参考文献:[swift] メインスレッドから処理を逃すために Task.detached を使う必要はない(ことが多い)
実際にスレッドを確認してみると確かにasync内はバックグラウンドスレッド、Task内はメインスレッドになっていました。
func fetchData() async throws -> Data {
print(Thread.current) // <NSThread: 0x600001737700>{number = 6, name = (null)}
sleep(2)
let data = Data() // 本来ならサーバーからデータ取得(成功 or 失敗)
return data
}
Task {
print(Thread.current) // <_NSMainThread: 0x600001700140>{number = 1, name = main}
let data = try await fetchData()
print(Thread.current) // <_NSMainThread: 0x600001700140>{number = 1, name = main}
}
Task.detachedでバックグラウンドスレッドに変更される部分は非同期関数とその一連の処理として囲った部分になるようです。
Task.detached {
print(Thread.current) // <NSThread: 0x600001737700>{number = 6, name = (null)}
let data = try await fetchData()
print(Thread.current) // <NSThread: 0x600001737700>{number = 6, name = (null)}
}
async letとの違い
並列処理を行う際にawaitを使用することでその処理が完了するまで一時停止させることができましたが、異なる非同期関数をさらに並列に処理させたい場合もあると思います。例えば異なる画像をダウンロードする3つの処理があるとしてawaitを使用すると1つ目の画像のダウンロードが完了してから2つ目のダウンロードが開始します。しかし実際は3つ同時にダウンロードして欲しいのでTaskで1つずつ囲っても良いですが、async letを使用することですっきりと並列処理を記述できます。
Task {
let firstPhoto = await downloadPhoto(named: photoNames[0])
let secondPhoto = await downloadPhoto(named: photoNames[1])
let thirdPhoto = await downloadPhoto(named: photoNames[2])
let photos = [firstPhoto, secondPhoto, thirdPhoto]
show(photos)
}
async letで変数を宣言することでその関数の処理を待たずに次の処理を実行します。
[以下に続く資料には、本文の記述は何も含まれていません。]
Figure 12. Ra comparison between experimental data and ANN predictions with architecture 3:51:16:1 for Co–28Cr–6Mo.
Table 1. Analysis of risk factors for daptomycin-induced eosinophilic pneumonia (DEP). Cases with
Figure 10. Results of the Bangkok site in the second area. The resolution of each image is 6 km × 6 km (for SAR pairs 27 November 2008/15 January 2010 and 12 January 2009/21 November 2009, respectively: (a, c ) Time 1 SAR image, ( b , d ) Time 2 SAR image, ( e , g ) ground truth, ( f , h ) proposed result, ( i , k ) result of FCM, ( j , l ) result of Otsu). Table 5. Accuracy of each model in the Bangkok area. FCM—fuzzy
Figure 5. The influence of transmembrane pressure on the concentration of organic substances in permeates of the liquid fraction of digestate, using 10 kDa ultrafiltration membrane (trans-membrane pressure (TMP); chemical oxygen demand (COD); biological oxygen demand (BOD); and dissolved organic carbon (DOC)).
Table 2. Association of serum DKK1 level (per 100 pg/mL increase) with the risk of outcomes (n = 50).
取得した結果を参照したい箇所でawaitを使用して取得することが可能です。
async let firstPhoto = downloadPhoto(named: photoNames[0])
async let secondPhoto = downloadPhoto(named: photoNames[1])
async let thirdPhoto = downloadPhoto(named: photoNames[2])
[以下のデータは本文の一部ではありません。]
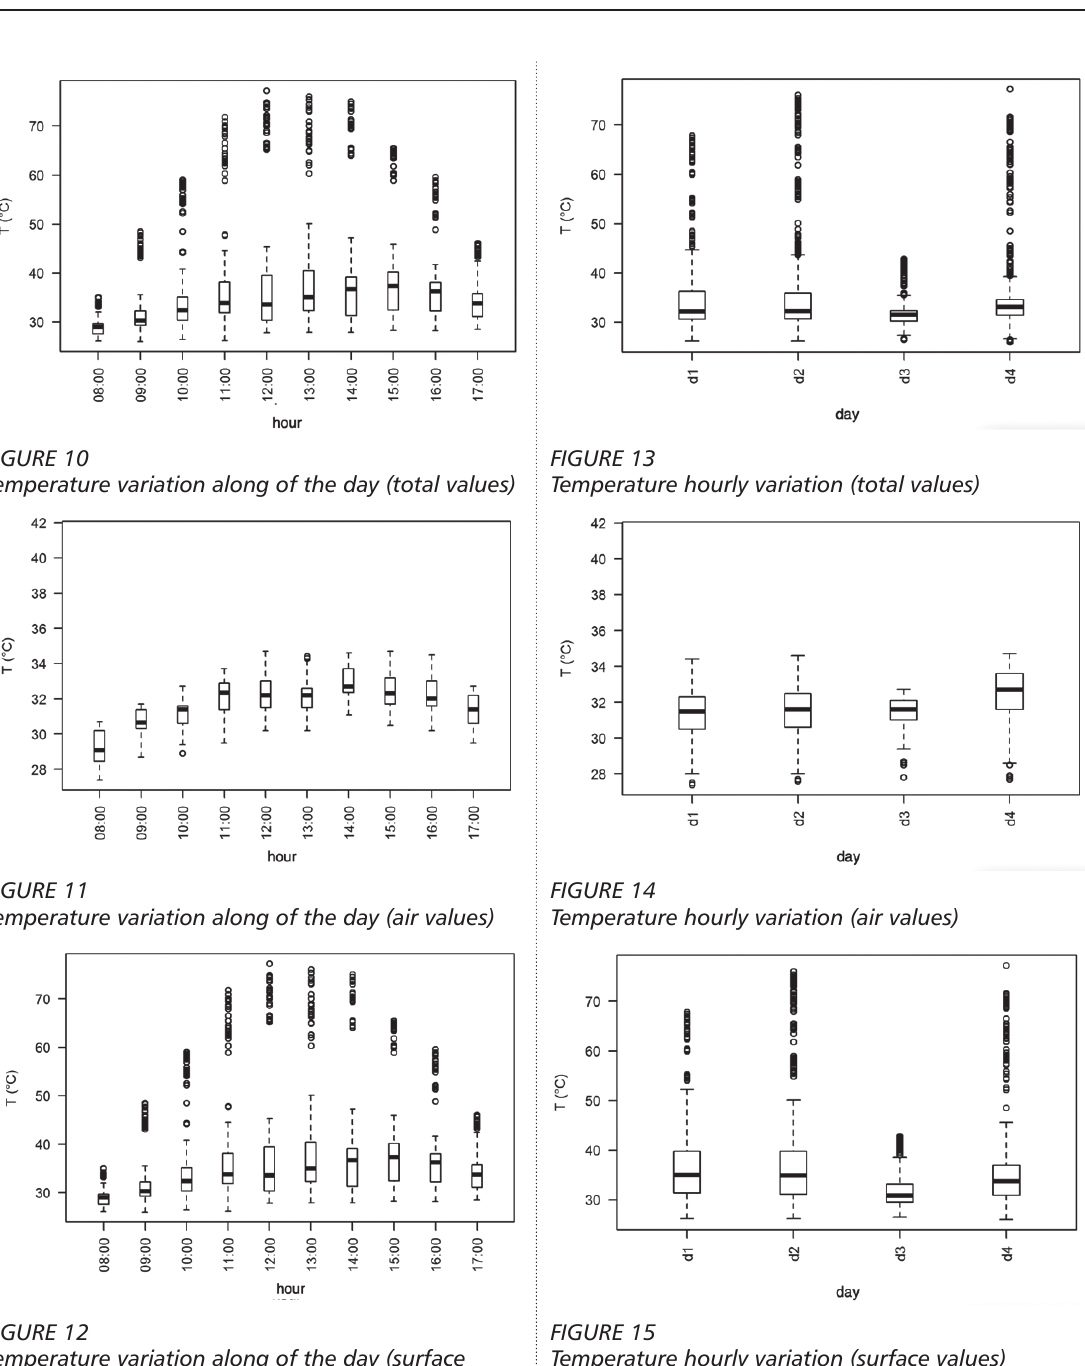
FIGURE 15 Temperature hourly variation (surface values) thermic attenuation. Regarding temperature data, the hour of the day shows the greatest influence on the variability of air temperature (Figure 19) and the species shows the greatest influence on the variability of surface temperature (Figure 20). These results are of the same magnitude as those reported in the literature for Mediterranean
let photos = await [firstPhoto, secondPhoto, thirdPhoto]
show(photos)
Selfの参照について
Task.initの定義を確認すると@escapingが付与されていることを確認できます。@escapingは「関数が後から実行されることを示す属性」でした。またその場合は[weak self]でSelfを強参照しないようにすることが推奨されています。
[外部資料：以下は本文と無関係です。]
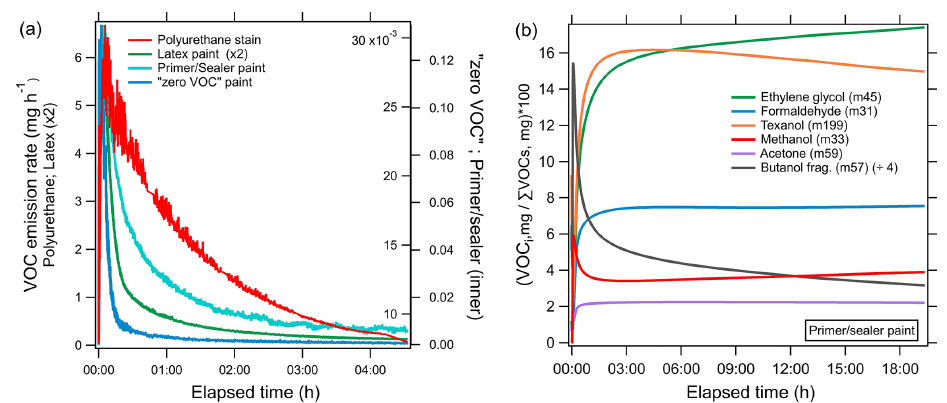
Figure 7. (a) Emission rates (milligrams per hour) of all measured VOCs summed during evaporation experiments of different coating types, i.e., polyurethane stain (red), latex paint (green), primer and/or sealer paint (cyan), and zero VOC paint (blue). (b) Time series showing the percent of integrated mass emitted as an individual VOC (VOC i ) to the total measured integrated VOC mass for the evaporation of the primer and/or sealer paint. The most likely identity and detected mass of individual VOCs are indicated in the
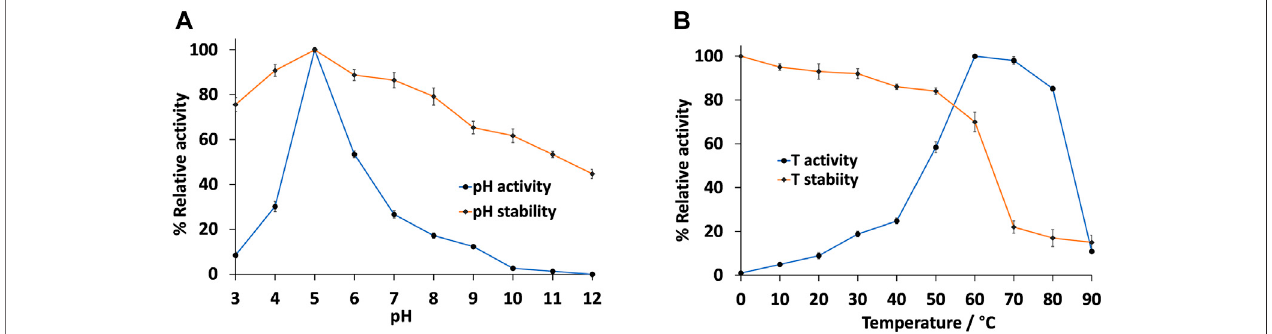
FIGURE 2 | Effect of (A) pH and (B) temperature on the activity and stability of pLac Gy . Unless otherwise stated, assay temperature was 60 ° C. Assay mixture included 0.5 µM pLac Gy , 1 mM ABTS, 50 µM CuCl 2 in 0.04 M Britton-Robinson buffer (pH 5.0). For enzyme stability measurements, residual activity was measured at 60 ° Cinpresence of1 mMABTSand50 μ MCuCl 2 in0.04 MBritton-Robinson buffer (pH5.0) afterpre-incubatingtheenzymeinthetestconditionfor6 h.Theactivityof the enzyme without pre-incubation measured at the pH 5.0 at 60 ° C was set at 100%. All experiments were conducted in triplicates and error bars represent standard deviations.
public init(priority: TaskPriority? = nil, operation: sending @escaping @isolated(any) () async -> Success)
ただTask.initに関しては特殊で直後のguard let self else { return }ではなくawait直後にguard let self else { return }を入れ込まないと強参照になってしまう恐れがあるようです。
Task { [weak self] in
// ここでreturnしてもあまり意味がない
// guard let self else { return }
let data = try await fetchData()
// awaitの後にguard let selfをする
guard let self else { return }
// 安全にselfを参照
self.textView.text = data.text
}
詳しい仕組みは以下の記事が参考になるので見ておいてください。
公式リファレンス:`Task.init` に渡すクロージャが暗黙的に `self` をキャプチャすることの背景と注意点
まだまだ勉強中ですので間違っている点や至らぬ点がありましたら教えていただけると助かります。
ご覧いただきありがとうございました。